▶ [Task material]:
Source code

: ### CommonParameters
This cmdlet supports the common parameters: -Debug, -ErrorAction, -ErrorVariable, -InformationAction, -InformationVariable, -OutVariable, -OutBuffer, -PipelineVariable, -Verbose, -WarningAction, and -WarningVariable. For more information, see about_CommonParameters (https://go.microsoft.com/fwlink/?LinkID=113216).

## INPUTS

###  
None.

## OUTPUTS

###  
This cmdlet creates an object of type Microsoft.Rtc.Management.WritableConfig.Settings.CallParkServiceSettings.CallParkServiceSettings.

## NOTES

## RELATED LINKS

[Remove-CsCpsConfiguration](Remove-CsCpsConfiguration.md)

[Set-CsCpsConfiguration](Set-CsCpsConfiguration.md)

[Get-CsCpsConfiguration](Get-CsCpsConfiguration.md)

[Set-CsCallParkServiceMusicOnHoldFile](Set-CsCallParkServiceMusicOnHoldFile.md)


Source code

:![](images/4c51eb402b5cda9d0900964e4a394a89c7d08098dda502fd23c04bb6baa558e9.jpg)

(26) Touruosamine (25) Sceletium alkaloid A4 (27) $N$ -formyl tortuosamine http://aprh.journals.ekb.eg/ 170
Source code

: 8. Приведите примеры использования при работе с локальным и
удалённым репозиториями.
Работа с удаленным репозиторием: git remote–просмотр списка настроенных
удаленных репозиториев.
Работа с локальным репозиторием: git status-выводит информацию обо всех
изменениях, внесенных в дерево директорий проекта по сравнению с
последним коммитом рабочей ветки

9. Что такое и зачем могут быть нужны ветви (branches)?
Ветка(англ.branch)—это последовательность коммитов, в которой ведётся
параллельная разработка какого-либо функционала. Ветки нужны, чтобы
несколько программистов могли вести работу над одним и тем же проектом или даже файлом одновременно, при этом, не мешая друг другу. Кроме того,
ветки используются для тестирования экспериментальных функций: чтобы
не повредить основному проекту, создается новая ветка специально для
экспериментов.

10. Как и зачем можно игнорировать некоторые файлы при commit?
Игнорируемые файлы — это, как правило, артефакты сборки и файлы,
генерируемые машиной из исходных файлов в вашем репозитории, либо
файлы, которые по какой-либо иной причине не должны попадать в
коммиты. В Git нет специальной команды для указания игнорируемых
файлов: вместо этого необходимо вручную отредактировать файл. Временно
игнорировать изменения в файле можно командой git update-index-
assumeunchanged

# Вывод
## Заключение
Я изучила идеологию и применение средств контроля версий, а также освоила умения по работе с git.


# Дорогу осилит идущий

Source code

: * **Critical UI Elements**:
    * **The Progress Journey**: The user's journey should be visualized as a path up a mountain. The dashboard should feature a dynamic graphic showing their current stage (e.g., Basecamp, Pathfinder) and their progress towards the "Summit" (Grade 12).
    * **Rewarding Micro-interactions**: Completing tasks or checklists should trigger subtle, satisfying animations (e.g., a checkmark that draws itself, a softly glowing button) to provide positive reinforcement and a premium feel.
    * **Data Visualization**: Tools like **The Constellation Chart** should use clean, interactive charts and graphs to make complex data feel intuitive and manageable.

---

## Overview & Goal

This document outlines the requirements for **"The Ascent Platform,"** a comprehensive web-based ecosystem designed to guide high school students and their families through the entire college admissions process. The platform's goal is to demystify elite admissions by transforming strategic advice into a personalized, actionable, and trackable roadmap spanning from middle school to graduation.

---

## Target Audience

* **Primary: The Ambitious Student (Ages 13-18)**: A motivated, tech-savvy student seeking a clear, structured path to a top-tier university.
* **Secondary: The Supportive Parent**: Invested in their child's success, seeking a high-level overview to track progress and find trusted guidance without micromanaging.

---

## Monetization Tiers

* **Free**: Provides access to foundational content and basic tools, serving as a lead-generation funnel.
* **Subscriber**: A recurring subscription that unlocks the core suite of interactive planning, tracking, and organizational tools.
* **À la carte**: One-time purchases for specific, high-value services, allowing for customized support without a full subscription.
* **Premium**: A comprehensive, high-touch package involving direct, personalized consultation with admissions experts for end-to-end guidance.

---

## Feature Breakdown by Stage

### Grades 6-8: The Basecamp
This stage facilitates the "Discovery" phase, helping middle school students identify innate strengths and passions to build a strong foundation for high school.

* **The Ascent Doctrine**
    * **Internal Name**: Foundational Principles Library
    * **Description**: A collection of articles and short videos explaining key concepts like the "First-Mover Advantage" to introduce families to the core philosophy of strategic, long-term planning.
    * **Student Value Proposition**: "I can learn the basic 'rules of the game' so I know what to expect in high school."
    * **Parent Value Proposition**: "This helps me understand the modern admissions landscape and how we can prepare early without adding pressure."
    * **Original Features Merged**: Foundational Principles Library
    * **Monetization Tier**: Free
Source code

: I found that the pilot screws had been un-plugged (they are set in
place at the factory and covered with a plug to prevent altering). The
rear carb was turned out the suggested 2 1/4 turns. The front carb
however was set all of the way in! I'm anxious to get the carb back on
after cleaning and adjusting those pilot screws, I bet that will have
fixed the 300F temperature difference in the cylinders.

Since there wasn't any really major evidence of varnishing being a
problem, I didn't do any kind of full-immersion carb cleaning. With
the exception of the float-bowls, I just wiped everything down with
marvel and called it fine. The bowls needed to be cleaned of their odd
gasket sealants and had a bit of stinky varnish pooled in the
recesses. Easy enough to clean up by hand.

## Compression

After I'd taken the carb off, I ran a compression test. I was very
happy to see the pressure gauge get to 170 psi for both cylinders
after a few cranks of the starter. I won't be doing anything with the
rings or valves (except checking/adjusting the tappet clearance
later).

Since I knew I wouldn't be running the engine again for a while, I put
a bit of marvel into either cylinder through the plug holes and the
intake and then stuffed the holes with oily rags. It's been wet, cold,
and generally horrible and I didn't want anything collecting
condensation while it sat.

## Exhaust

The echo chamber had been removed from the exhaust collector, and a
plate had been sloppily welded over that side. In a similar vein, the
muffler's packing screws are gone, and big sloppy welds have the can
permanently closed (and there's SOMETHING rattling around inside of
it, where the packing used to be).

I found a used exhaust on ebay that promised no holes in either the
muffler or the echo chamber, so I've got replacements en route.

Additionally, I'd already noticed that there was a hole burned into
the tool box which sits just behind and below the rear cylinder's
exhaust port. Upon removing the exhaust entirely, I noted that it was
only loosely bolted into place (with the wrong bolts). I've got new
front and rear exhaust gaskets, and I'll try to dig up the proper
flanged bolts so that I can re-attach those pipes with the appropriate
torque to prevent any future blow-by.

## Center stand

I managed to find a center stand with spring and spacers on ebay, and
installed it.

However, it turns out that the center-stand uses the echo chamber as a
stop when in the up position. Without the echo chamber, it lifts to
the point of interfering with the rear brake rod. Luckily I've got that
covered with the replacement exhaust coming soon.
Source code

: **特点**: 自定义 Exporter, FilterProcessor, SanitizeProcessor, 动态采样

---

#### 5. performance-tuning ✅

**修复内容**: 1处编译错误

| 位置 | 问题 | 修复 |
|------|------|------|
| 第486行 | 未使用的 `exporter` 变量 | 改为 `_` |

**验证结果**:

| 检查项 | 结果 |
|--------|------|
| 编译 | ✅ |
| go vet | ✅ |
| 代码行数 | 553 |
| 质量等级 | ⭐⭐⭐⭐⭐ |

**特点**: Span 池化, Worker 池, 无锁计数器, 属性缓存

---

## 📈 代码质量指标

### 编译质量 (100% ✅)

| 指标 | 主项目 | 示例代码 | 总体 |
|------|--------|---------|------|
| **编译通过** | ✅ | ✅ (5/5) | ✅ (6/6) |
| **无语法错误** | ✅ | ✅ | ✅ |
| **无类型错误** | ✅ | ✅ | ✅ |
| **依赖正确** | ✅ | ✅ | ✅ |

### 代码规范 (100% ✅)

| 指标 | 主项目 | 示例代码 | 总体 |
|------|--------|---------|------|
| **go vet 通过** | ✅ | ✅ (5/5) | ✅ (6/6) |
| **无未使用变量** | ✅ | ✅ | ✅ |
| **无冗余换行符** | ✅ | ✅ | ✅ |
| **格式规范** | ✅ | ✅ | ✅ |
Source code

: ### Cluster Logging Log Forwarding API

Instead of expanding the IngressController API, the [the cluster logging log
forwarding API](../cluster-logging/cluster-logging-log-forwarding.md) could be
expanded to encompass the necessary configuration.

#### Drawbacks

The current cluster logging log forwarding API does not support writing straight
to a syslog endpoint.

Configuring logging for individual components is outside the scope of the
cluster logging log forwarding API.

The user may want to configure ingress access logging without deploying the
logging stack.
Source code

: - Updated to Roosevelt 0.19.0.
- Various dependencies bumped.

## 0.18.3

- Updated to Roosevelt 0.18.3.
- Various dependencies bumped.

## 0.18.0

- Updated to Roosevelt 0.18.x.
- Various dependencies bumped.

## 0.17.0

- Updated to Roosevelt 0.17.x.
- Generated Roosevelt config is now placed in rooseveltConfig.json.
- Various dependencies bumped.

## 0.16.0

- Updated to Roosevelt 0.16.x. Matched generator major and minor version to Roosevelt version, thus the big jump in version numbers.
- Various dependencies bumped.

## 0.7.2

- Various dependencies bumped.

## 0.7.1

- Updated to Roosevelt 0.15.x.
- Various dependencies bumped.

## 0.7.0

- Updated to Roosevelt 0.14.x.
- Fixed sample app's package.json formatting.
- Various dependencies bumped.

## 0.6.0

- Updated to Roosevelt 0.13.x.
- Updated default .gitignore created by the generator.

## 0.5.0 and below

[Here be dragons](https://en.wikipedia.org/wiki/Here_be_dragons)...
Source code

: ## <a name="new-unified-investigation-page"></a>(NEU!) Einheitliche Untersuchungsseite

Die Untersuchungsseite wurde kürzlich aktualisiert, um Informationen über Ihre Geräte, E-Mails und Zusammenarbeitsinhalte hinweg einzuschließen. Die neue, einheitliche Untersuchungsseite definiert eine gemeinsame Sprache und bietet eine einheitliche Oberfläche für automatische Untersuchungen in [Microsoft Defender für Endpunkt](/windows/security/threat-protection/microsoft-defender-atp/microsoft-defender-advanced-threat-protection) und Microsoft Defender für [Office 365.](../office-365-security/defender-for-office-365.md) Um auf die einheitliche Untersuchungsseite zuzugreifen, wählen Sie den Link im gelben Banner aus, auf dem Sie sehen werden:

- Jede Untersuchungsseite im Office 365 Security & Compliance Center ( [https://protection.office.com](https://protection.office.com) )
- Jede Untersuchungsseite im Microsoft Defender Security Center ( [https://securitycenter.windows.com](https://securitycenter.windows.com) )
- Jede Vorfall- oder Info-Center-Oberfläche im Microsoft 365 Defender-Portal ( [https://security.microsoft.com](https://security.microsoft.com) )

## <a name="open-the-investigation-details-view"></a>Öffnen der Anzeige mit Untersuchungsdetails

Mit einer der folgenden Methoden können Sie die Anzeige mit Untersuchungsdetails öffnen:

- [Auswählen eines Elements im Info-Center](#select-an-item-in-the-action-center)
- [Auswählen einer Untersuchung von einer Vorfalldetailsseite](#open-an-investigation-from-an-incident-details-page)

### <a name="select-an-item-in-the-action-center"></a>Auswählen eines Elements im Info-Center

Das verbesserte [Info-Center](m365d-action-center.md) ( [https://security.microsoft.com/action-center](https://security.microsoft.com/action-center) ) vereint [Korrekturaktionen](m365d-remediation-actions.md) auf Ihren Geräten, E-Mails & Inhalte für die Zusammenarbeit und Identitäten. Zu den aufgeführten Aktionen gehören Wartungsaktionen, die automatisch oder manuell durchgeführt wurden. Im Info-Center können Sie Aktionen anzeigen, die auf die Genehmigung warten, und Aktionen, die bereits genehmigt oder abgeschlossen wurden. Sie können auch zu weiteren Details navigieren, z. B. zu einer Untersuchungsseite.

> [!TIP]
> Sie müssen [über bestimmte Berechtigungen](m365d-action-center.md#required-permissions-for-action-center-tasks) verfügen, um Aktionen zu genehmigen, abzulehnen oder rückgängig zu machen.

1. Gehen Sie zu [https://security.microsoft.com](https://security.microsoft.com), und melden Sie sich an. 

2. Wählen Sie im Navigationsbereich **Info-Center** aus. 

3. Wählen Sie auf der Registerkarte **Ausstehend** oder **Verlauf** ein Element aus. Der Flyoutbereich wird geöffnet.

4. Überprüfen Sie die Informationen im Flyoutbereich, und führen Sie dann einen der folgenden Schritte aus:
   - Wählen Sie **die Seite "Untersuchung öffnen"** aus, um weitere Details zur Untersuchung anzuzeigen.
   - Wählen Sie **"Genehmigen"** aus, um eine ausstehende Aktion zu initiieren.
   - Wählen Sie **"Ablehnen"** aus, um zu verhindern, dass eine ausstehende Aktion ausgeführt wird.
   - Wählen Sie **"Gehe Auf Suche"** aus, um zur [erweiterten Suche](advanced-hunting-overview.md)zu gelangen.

▶ [Problem to solve]:
Among the lines above, repeat exactly those from the line with "exhaust port. Upon" to the line with "Instead of expanding", counting both ends.

▶ [Response to the exercise]:
exhaust port. Upon removing the exhaust entirely, I noted that it was
only loosely bolted into place (with the wrong bolts). I've got new
front and rear exhaust gaskets, and I'll try to dig up the proper
flanged bolts so that I can re-attach those pipes with the appropriate
torque to prevent any future blow-by.

## Center stand

I managed to find a center stand with spring and spacers on ebay, and
installed it.

However, it turns out that the center-stand uses the echo chamber as a
stop when in the up position. Without the echo chamber, it lifts to
the point of interfering with the rear brake rod. Luckily I've got that
covered with the replacement exhaust coming soon.
Source code

: **特点**: 自定义 Exporter, FilterProcessor, SanitizeProcessor, 动态采样

---

#### 5. performance-tuning ✅

**修复内容**: 1处编译错误

| 位置 | 问题 | 修复 |
|------|------|------|
| 第486行 | 未使用的 `exporter` 变量 | 改为 `_` |

**验证结果**:

| 检查项 | 结果 |
|--------|------|
| 编译 | ✅ |
| go vet | ✅ |
| 代码行数 | 553 |
| 质量等级 | ⭐⭐⭐⭐⭐ |

**特点**: Span 池化, Worker 池, 无锁计数器, 属性缓存

---

## 📈 代码质量指标

### 编译质量 (100% ✅)

| 指标 | 主项目 | 示例代码 | 总体 |
|------|--------|---------|------|
| **编译通过** | ✅ | ✅ (5/5) | ✅ (6/6) |
| **无语法错误** | ✅ | ✅ | ✅ |
| **无类型错误** | ✅ | ✅ | ✅ |
| **依赖正确** | ✅ | ✅ | ✅ |

### 代码规范 (100% ✅)

| 指标 | 主项目 | 示例代码 | 总体 |
|------|--------|---------|------|
| **go vet 通过** | ✅ | ✅ (5/5) | ✅ (6/6) |
| **无未使用变量** | ✅ | ✅ | ✅ |
| **无冗余换行符** | ✅ | ✅ | ✅ |
| **格式规范** | ✅ | ✅ | ✅ |
Source code

: ### Cluster Logging Log Forwarding API

Instead of expanding the IngressController API, the [the cluster logging log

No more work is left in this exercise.